Shively started working at WHEO part-time almost a year ago, after contacting the station about carrying his syndicated radio show and asking if he could help out.
“I actually got a call about three days later and was pretty surprised,” he said.
During his tenure with WHEO, Shively has worked on editing, doing his show and another one he picked up, as well as updating the station’s website and app.
Stirewalt said she decided to leave the position to pursue other ventures.
“She asked the guys there, because they have been there for a long time, and a lot of them were happy doing what they do right now, which is DJ-ing. Then she asked me, and I’ve always wanted to do this. I was excited it happened so fast, and here we are,” he said.
As the general manager, Shively will be responsible for obtaining sponsorships for shows, helping with special events like the June Bug Hunt, and continuing his work on the website and app.
“Mostly it’s getting with the businesses in the community and us helping each other promote each other,” he said.
Shively’s goal for WHEO is to see the station grow and become more popular while maintaining the sense of community. He said he wants to continue providing good programming and good oldies music that people are interested in hearing.

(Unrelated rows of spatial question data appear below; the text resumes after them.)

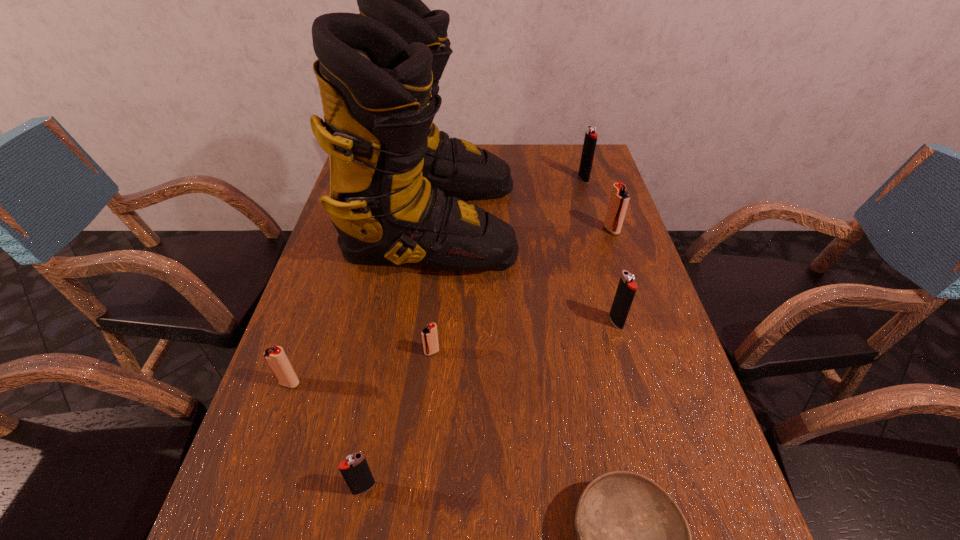
Find the location of a particular element. the leftmost red igniter is located at coordinates (275, 356).

Where is `the second farthest red igniter`? This screenshot has width=960, height=540. the second farthest red igniter is located at coordinates (429, 335).

Identify the location of the second red igniter from left to right. The width and height of the screenshot is (960, 540). (429, 335).

Where is `vacant space located on the front of the ski boots`? The width and height of the screenshot is (960, 540). vacant space located on the front of the ski boots is located at coordinates (412, 400).

Identify the location of vacant area located 0.250m on the front of the farthest igniter. The height and width of the screenshot is (540, 960). (600, 232).

This screenshot has width=960, height=540. What are the coordinates of `vacant space located 0.260m on the back of the farthest red igniter` in the screenshot? It's located at (593, 176).

Locate an element on the screen. This screenshot has height=540, width=960. vacant region located 0.050m on the right of the second farthest black igniter is located at coordinates (643, 321).

I want to click on free region located on the right of the leftmost black igniter, so click(570, 488).

Locate an element on the screen. Image resolution: width=960 pixels, height=540 pixels. vacant space located 0.230m on the right of the fifth farthest igniter is located at coordinates (411, 383).

Identify the location of blank space located 0.100m on the back of the third nearest igniter. (436, 313).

Shively is also interested in potentially turning the backroom of WHEO into a working museum of old radio equipment. He said the station still has the original mixer from 1959, the original turntables that still work, and several old records laying around.
“It’d be nice to set up a replica station of what it was back in the 1960s for fieldtrips or something like that. I think it’d be neat to hook up some of this old equipment and show kids what it was like before computers,” Shively said.
Shively also plans to continue Stirewalt’s work on obtaining grants for the purchase of a generator and a new roof. He said the type of generator WHEO is trying to get would be able to power the station completely through any type of natural disaster.
“We’d like to be there to provide any information that’s going on in any situation. We have people that live really close to the station that can make it here in five minutes and I can control it remotely,” he said.
Shively grew up in Ferrum and moved to Nashville after high school where he worked as a session musician playing bass for more than 20 years.
After leaving his music career, he moved back to Virginia and began recording radio programs in the evenings after his day job.
In his free time Shively enjoys playing putt-putt, driving along the Blue Ridge Parkway, and hanging out with his two cats.